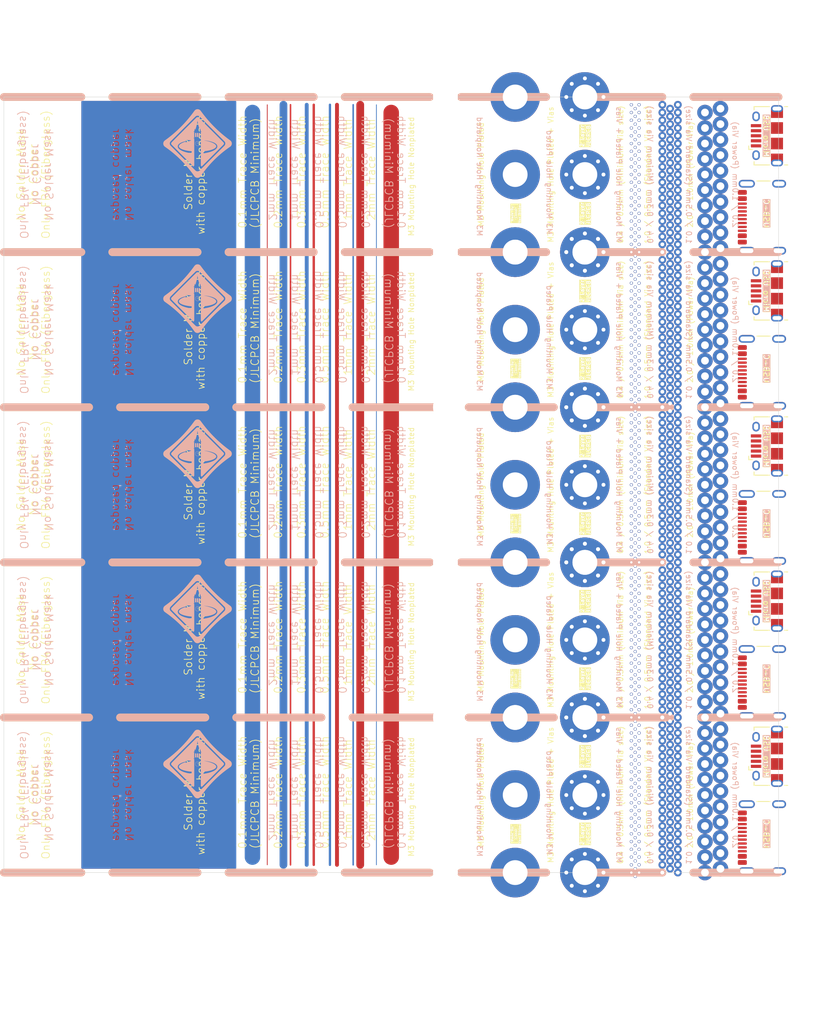
<source format=kicad_pcb>
(kicad_pcb
	(version 20240108)
	(generator "pcbnew")
	(generator_version "8.0")
	(general
		(thickness 1.6)
		(legacy_teardrops no)
	)
	(paper "A4")
	(layers
		(0 "F.Cu" signal)
		(31 "B.Cu" signal)
		(32 "B.Adhes" user "B.Adhesive")
		(33 "F.Adhes" user "F.Adhesive")
		(34 "B.Paste" user)
		(35 "F.Paste" user)
		(36 "B.SilkS" user "B.Silkscreen")
		(37 "F.SilkS" user "F.Silkscreen")
		(38 "B.Mask" user)
		(39 "F.Mask" user)
		(40 "Dwgs.User" user "User.Drawings")
		(41 "Cmts.User" user "User.Comments")
		(42 "Eco1.User" user "User.Eco1")
		(43 "Eco2.User" user "User.Eco2")
		(44 "Edge.Cuts" user)
		(45 "Margin" user)
		(46 "B.CrtYd" user "B.Courtyard")
		(47 "F.CrtYd" user "F.Courtyard")
		(48 "B.Fab" user)
		(49 "F.Fab" user)
		(50 "User.1" user)
		(51 "User.2" user)
		(52 "User.3" user)
		(53 "User.4" user)
		(54 "User.5" user)
		(55 "User.6" user)
		(56 "User.7" user)
		(57 "User.8" user)
		(58 "User.9" user)
	)
	(setup
		(stackup
			(layer "F.SilkS"
				(type "Top Silk Screen")
			)
			(layer "F.Paste"
				(type "Top Solder Paste")
			)
			(layer "F.Mask"
				(type "Top Solder Mask")
				(thickness 0.01)
			)
			(layer "F.Cu"
				(type "copper")
				(thickness 0.035)
			)
			(layer "dielectric 1"
				(type "core")
				(thickness 1.51)
				(material "FR4")
				(epsilon_r 4.5)
				(loss_tangent 0.02)
			)
			(layer "B.Cu"
				(type "copper")
				(thickness 0.035)
			)
			(layer "B.Mask"
				(type "Bottom Solder Mask")
				(thickness 0.01)
			)
			(layer "B.Paste"
				(type "Bottom Solder Paste")
			)
			(layer "B.SilkS"
				(type "Bottom Silk Screen")
			)
			(copper_finish "ENIG")
			(dielectric_constraints no)
		)
		(pad_to_mask_clearance 0)
		(allow_soldermask_bridges_in_footprints no)
		(pcbplotparams
			(layerselection 0x00010fc_ffffffff)
			(plot_on_all_layers_selection 0x0000000_00000000)
			(disableapertmacros no)
			(usegerberextensions no)
			(usegerberattributes yes)
			(usegerberadvancedattributes yes)
			(creategerberjobfile yes)
			(dashed_line_dash_ratio 12.000000)
			(dashed_line_gap_ratio 3.000000)
			(svgprecision 4)
			(plotframeref no)
			(viasonmask no)
			(mode 1)
			(useauxorigin no)
			(hpglpennumber 1)
			(hpglpenspeed 20)
			(hpglpendiameter 15.000000)
			(pdf_front_fp_property_popups yes)
			(pdf_back_fp_property_popups yes)
			(dxfpolygonmode yes)
			(dxfimperialunits yes)
			(dxfusepcbnewfont yes)
			(psnegative no)
			(psa4output no)
			(plotreference yes)
			(plotvalue yes)
			(plotfptext yes)
			(plotinvisibletext no)
			(sketchpadsonfab no)
			(subtractmaskfromsilk no)
			(outputformat 1)
			(mirror no)
			(drillshape 1)
			(scaleselection 1)
			(outputdirectory "")
		)
	)
	(net 0 "")
	(footprint "Connector_USB:USB_Micro-B_Amphenol_10118194_Horizontal" (layer "F.Cu") (at 153.5 115 90))
	(footprint "MountingHole:MountingHole_3.2mm_M3" (layer "F.Cu") (at 112 60))
	(footprint "MountingHole:MountingHole_3.2mm_M3_Pad" (layer "F.Cu") (at 121 50))
	(footprint "Connector_USB:USB_Micro-B_Amphenol_10118194_Horizontal" (layer "F.Cu") (at 153.5 75 90))
	(footprint "Connector_USB:USB_C_Receptacle_GCT_USB4105-xx-A_16P_TopMnt_Horizontal" (layer "F.Cu") (at 154 85.5 90))
	(footprint "Connector_USB:USB_C_Receptacle_GCT_USB4105-xx-A_16P_TopMnt_Horizontal" (layer "F.Cu") (at 154 105.5 90))
	(footprint "MountingHole:MountingHole_3.2mm_M3_Pad" (layer "F.Cu") (at 121 70))
	(footprint "MountingHole:MountingHole_3.2mm_M3" (layer "F.Cu") (at 112 150))
	(footprint "MountingHole:MountingHole_3.2mm_M3_Pad_Via" (layer "F.Cu") (at 130 50))
	(footprint "Connector_USB:USB_C_Receptacle_GCT_USB4105-xx-A_16P_TopMnt_Horizontal" (layer "F.Cu") (at 154 65.5 90))
	(footprint "MountingHole:MountingHole_3.2mm_M3_Pad" (layer "F.Cu") (at 121 110))
	(footprint "MountingHole:MountingHole_3.2mm_M3" (layer "F.Cu") (at 112 130))
	(footprint "MountingHole:MountingHole_3.2mm_M3_Pad" (layer "F.Cu") (at 121 60))
	(footprint "MountingHole:MountingHole_3.2mm_M3_Pad_Via" (layer "F.Cu") (at 130 80))
	(footprint "MountingHole:MountingHole_3.2mm_M3" (layer "F.Cu") (at 112 50))
	(footprint "MountingHole:MountingHole_3.2mm_M3_Pad_Via" (layer "F.Cu") (at 130 110))
	(footprint "MountingHole:MountingHole_3.2mm_M3_Pad_Via" (layer "F.Cu") (at 130 140))
	(footprint "MountingHole:MountingHole_3.2mm_M3_Pad_Via" (layer "F.Cu") (at 130 110))
	(footprint "MountingHole:MountingHole_3.2mm_M3" (layer "F.Cu") (at 112 140))
	(footprint "MountingHole:MountingHole_3.2mm_M3" (layer "F.Cu") (at 112 120))
	(footprint "MountingHole:MountingHole_3.2mm_M3" (layer "F.Cu") (at 112 70))
	(footprint "MountingHole:MountingHole_3.2mm_M3_Pad_Via" (layer "F.Cu") (at 130 120))
	(footprint "MountingHole:MountingHole_3.2mm_M3" (layer "F.Cu") (at 112 100))
	(footprint "MountingHole:MountingHole_3.2mm_M3_Pad_Via" (layer "F.Cu") (at 130 150))
	(footprint "MountingHole:MountingHole_3.2mm_M3_Pad" (layer "F.Cu") (at 121 70))
	(footprint "MountingHole:MountingHole_3.2mm_M3" (layer "F.Cu") (at 112 70))
	(footprint "MountingHole:MountingHole_3.2mm_M3_Pad" (layer "F.Cu") (at 121 110))
	(footprint "Connector_USB:USB_Micro-B_Amphenol_10118194_Horizontal" (layer "F.Cu") (at 153.5 55 90))
	(footprint "Connector_USB:USB_C_Receptacle_GCT_USB4105-xx-A_16P_TopMnt_Horizontal" (layer "F.Cu") (at 154 125.5 90))
	(footprint "MountingHole:MountingHole_3.2mm_M3_Pad" (layer "F.Cu") (at 121 90))
	(footprint "MountingHole:MountingHole_3.2mm_M3_Pad" (layer "F.Cu") (at 121 140))
	(footprint "MountingHole:MountingHole_3.2mm_M3_Pad_Via" (layer "F.Cu") (at 130 60))
	(footprint "Connector_USB:USB_C_Receptacle_GCT_USB4105-xx-A_16P_TopMnt_Horizontal" (layer "F.Cu") (at 154 145.5 90))
	(footprint "MountingHole:MountingHole_3.2mm_M3_Pad" (layer "F.Cu") (at 121 80))
	(footprint "MountingHole:MountingHole_3.2mm_M3_Pad" (layer "F.Cu") (at 121 120))
	(footprint "MountingHole:MountingHole_3.2mm_M3_Pad" (layer "F.Cu") (at 121 90))
	(footprint "MountingHole:MountingHole_3.2mm_M3" (layer "F.Cu") (at 112 80))
	(footprint "MountingHole:MountingHole_3.2mm_M3_Pad_Via" (layer "F.Cu") (at 130 130))
	(footprint "MountingHole:MountingHole_3.2mm_M3_Pad" (layer "F.Cu") (at 121 130))
	(footprint "MountingHole:MountingHole_3.2mm_M3_Pad_Via" (layer "F.Cu") (at 130 100))
	(footprint "MountingHole:MountingHole_3.2mm_M3_Pad" (layer "F.Cu") (at 121 150))
	(footprint "MountingHole:MountingHole_3.2mm_M3_Pad_Via" (layer "F.Cu") (at 130 90))
	(footprint "Connector_USB:USB_Micro-B_Amphenol_10118194_Horizontal" (layer "F.Cu") (at 153.5 135 90))
	(footprint "MountingHole:MountingHole_3.2mm_M3" (layer "F.Cu") (at 112 90))
	(footprint "MountingHole:MountingHole_3.2mm_M3_Pad_Via" (layer "F.Cu") (at 130 70))
	(footprint "MountingHole:MountingHole_3.2mm_M3_Pad" (layer "F.Cu") (at 121 100))
	(footprint "MountingHole:MountingHole_3.2mm_M3_Pad_Via" (layer "F.Cu") (at 130 90))
	(footprint "MountingHole:MountingHole_3.2mm_M3" (layer "F.Cu") (at 112 110))
	(footprint "MountingHole:MountingHole_3.2mm_M3" (layer "F.Cu") (at 112 130))
	(footprint "Connector_USB:USB_Micro-B_Amphenol_10118194_Horizontal" (layer "F.Cu") (at 153.5 95 90))
	(footprint "MountingHole:MountingHole_3.2mm_M3" (layer "F.Cu") (at 112 90))
	(footprint "MountingHole:MountingHole_3.2mm_M3_Pad_Via" (layer "F.Cu") (at 130 130))
	(footprint "MountingHole:MountingHol
... [466980 chars truncated]
</source>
******************************
WORK INSTRUCTIONS: For this task, write out exactly the lines of the entries above, starting at the line with "(at 121 130))" and ending at the line with "(at 121 150))", both included, and no others.

EXERCISE RESULT:
	(footprint "MountingHole:MountingHole_3.2mm_M3_Pad" (layer "F.Cu") (at 121 130))
	(footprint "MountingHole:MountingHole_3.2mm_M3_Pad_Via" (layer "F.Cu") (at 130 100))
	(footprint "MountingHole:MountingHole_3.2mm_M3_Pad" (layer "F.Cu") (at 121 150))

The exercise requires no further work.